Cel A |
Proszę przetłumaczyć na angielski zdanie z wpisu o grze Spider-Man: „Rzadko kupuję gry na premierę, ale w przypadku tego tytułu skusiłem się.”
Cel B |
Przepisz z wpisu o grze Spider-Man fragment od „Autor Wątek: Marvel's” do „powoduje opad szczęki.”.

___ Tekst do przeczytania ___

Autor Wątek: Marvel's Spider-Man  (Przeczytany 4761 razy)

0 użytkowników i 1 Gość przegląda ten wątek.

Offline nori

Odp: Marvel's Spider-Man
« Odpowiedź #15 dnia: So, 21 Listopad 2020, 11:27:26 »
Ktoś już gra w Spider-man Miles Morales? Rzadko kupuję gry na premierę, ale w przypadku tego tytułu skusiłem się. Póki co spędziłem dwa wieczory przy grze, i jest naprawdę spoko, choć to tak naprawdę bardziej dodatek a nie pełnoprawna kontynuacja, zresztą tak twórcy ją określają, szkoda jedynie, że dostępna za pełną cenę.

Szybkie wrażenia (gram na PS4, gry jeszcze nie skończyłem):
- wizualnie jest super
- jest sporo scen robiących ogromne wrażenie, już na początku nieźle się zaczyna, a scena na moście powoduje opad szczęki.

___ Dostarczone zestawienie ___

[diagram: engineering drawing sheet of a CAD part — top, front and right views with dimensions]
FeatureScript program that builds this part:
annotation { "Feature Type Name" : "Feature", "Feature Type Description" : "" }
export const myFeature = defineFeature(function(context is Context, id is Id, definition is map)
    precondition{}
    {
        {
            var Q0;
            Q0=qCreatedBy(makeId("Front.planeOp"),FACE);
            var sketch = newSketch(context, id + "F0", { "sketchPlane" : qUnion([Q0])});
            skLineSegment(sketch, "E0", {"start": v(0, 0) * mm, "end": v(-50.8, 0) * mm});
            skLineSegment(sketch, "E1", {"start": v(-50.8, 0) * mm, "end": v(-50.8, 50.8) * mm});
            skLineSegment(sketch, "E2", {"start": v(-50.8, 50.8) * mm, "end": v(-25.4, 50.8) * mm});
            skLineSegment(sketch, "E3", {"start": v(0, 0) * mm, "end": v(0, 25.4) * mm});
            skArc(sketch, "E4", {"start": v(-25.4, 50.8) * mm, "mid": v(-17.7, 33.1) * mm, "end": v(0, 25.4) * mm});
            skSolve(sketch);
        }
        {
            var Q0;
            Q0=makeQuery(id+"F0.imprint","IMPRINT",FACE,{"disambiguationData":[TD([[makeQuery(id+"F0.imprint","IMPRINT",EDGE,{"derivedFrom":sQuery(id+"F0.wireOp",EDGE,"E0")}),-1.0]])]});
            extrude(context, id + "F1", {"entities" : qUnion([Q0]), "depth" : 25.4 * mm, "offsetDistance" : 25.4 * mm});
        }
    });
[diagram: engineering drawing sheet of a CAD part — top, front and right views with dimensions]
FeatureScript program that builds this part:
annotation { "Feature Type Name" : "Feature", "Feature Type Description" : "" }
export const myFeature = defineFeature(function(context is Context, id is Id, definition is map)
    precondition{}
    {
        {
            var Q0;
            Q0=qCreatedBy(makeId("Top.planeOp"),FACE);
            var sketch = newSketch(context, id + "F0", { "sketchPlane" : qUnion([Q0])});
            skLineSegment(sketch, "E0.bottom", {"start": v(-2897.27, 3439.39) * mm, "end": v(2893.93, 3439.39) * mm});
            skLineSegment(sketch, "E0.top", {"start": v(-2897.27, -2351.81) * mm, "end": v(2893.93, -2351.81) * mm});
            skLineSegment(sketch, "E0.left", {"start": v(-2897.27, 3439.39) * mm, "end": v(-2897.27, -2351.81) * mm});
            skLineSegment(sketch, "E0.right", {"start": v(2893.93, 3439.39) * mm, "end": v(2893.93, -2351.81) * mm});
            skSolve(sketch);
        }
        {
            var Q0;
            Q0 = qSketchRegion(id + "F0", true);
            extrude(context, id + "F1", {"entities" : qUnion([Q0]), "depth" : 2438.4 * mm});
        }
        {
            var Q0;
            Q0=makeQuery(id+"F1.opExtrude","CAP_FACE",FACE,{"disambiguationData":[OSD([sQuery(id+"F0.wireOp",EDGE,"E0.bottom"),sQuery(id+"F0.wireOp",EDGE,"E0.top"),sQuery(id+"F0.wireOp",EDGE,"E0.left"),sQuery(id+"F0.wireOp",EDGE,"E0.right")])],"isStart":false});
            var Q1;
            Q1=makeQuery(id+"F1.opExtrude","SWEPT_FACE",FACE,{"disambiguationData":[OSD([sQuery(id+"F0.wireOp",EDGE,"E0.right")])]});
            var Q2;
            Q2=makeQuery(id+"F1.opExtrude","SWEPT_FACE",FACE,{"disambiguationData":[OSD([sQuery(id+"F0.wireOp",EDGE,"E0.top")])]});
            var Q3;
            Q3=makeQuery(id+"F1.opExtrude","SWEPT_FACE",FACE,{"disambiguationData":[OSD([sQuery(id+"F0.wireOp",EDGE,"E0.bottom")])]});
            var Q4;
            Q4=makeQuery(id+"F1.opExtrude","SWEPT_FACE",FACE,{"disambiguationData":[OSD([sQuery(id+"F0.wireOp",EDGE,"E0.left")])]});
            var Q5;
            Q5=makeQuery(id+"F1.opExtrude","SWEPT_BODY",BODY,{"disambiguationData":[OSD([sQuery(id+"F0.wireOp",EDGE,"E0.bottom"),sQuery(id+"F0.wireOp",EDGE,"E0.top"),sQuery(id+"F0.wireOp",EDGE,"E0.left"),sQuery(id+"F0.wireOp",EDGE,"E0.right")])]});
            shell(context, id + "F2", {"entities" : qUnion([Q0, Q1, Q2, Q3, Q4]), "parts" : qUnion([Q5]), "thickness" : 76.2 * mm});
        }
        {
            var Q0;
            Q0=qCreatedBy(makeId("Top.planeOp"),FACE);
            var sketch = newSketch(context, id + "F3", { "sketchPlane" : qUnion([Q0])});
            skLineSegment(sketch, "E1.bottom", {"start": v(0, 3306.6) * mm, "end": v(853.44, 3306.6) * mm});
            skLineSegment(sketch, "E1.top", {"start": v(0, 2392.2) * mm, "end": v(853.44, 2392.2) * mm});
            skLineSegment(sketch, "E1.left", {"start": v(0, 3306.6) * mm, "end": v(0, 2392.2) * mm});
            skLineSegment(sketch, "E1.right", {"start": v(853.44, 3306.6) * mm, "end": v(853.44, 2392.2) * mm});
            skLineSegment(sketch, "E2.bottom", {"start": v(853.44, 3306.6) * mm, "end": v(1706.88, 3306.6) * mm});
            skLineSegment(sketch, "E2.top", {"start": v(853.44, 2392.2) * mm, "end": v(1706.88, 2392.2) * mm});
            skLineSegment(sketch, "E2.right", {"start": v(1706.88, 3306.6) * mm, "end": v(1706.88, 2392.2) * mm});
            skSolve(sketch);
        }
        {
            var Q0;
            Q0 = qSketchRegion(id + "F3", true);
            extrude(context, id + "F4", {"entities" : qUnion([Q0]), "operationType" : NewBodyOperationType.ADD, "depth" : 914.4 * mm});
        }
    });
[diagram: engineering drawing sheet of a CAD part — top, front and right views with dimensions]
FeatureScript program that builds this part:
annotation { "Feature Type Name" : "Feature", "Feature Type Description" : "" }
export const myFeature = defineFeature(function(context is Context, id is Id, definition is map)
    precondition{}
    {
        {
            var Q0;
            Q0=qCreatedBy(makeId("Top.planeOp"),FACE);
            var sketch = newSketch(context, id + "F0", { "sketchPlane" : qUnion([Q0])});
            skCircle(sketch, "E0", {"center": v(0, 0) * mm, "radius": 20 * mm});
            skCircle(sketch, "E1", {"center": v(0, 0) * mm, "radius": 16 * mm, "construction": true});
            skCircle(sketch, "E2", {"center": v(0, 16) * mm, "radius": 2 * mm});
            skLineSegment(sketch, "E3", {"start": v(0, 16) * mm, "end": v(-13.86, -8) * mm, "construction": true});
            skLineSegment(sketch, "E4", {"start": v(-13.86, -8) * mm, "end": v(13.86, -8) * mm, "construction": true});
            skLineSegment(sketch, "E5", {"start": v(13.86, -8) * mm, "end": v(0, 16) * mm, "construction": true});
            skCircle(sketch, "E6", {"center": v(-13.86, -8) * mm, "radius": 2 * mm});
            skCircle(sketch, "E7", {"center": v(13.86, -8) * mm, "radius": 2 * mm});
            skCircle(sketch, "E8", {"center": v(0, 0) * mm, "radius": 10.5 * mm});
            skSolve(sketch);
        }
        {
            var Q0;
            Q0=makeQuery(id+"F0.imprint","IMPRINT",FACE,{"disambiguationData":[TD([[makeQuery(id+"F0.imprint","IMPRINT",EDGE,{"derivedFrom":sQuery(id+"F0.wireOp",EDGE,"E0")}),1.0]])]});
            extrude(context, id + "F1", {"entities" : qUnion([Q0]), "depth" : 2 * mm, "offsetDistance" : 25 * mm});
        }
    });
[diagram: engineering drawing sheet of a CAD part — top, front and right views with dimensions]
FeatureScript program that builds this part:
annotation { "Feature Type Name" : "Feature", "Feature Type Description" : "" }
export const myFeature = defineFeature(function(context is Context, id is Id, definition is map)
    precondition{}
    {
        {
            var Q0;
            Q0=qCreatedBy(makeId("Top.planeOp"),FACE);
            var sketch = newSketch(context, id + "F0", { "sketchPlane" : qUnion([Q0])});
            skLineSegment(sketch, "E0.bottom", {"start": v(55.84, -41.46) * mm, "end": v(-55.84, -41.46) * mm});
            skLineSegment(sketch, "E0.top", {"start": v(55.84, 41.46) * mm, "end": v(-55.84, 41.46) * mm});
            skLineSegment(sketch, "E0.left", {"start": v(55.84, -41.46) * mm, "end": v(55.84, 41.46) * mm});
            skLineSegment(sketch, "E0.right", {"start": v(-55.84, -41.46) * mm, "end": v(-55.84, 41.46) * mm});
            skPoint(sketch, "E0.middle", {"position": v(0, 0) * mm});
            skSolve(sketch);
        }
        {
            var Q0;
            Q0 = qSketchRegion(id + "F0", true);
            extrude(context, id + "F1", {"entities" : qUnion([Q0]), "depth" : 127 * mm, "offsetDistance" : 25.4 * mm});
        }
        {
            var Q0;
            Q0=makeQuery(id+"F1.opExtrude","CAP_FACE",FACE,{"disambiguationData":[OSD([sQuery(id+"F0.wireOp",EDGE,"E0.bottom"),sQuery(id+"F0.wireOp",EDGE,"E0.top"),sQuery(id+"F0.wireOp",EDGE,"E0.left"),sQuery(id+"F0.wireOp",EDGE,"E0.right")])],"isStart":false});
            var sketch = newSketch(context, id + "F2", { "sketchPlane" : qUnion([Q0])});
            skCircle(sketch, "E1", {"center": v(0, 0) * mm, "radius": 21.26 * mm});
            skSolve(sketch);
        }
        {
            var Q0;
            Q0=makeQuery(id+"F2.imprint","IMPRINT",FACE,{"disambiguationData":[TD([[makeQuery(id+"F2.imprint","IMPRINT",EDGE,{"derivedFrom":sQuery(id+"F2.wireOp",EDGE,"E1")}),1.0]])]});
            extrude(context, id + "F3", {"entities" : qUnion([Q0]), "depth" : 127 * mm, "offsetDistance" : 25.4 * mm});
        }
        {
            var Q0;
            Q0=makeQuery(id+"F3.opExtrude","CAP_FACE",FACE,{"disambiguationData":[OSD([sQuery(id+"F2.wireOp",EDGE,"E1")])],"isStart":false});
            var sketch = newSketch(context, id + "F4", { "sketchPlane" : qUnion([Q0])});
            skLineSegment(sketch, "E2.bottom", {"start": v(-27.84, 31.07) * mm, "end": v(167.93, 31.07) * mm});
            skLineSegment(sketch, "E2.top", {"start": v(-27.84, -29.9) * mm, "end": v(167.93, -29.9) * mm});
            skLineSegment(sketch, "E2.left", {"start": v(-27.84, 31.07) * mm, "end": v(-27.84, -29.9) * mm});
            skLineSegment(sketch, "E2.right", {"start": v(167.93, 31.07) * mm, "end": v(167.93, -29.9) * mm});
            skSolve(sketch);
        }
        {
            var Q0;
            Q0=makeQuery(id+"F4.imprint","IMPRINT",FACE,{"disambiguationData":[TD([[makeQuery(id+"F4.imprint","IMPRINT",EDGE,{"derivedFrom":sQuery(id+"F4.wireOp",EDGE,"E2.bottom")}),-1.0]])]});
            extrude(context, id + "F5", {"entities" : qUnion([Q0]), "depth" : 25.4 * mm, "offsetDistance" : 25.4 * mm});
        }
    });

___

Rozwiązanie zadania A |
I rarely buy games on release day, but with this title I gave in to temptation.

Rozwiązanie zadania B |
Autor Wątek: Marvel's Spider-Man  (Przeczytany 4761 razy)

0 użytkowników i 1 Gość przegląda ten wątek.

Offline nori

Odp: Marvel's Spider-Man
« Odpowiedź #15 dnia: So, 21 Listopad 2020, 11:27:26 »
Ktoś już gra w Spider-man Miles Morales? Rzadko kupuję gry na premierę, ale w przypadku tego tytułu skusiłem się. Póki co spędziłem dwa wieczory przy grze, i jest naprawdę spoko, choć to tak naprawdę bardziej dodatek a nie pełnoprawna kontynuacja, zresztą tak twórcy ją określają, szkoda jedynie, że dostępna za pełną cenę.

Szybkie wrażenia (gram na PS4, gry jeszcze nie skończyłem):
- wizualnie jest super
- jest sporo scen robiących ogromne wrażenie, już na początku nieźle się zaczyna, a scena na moście powoduje opad szczęki.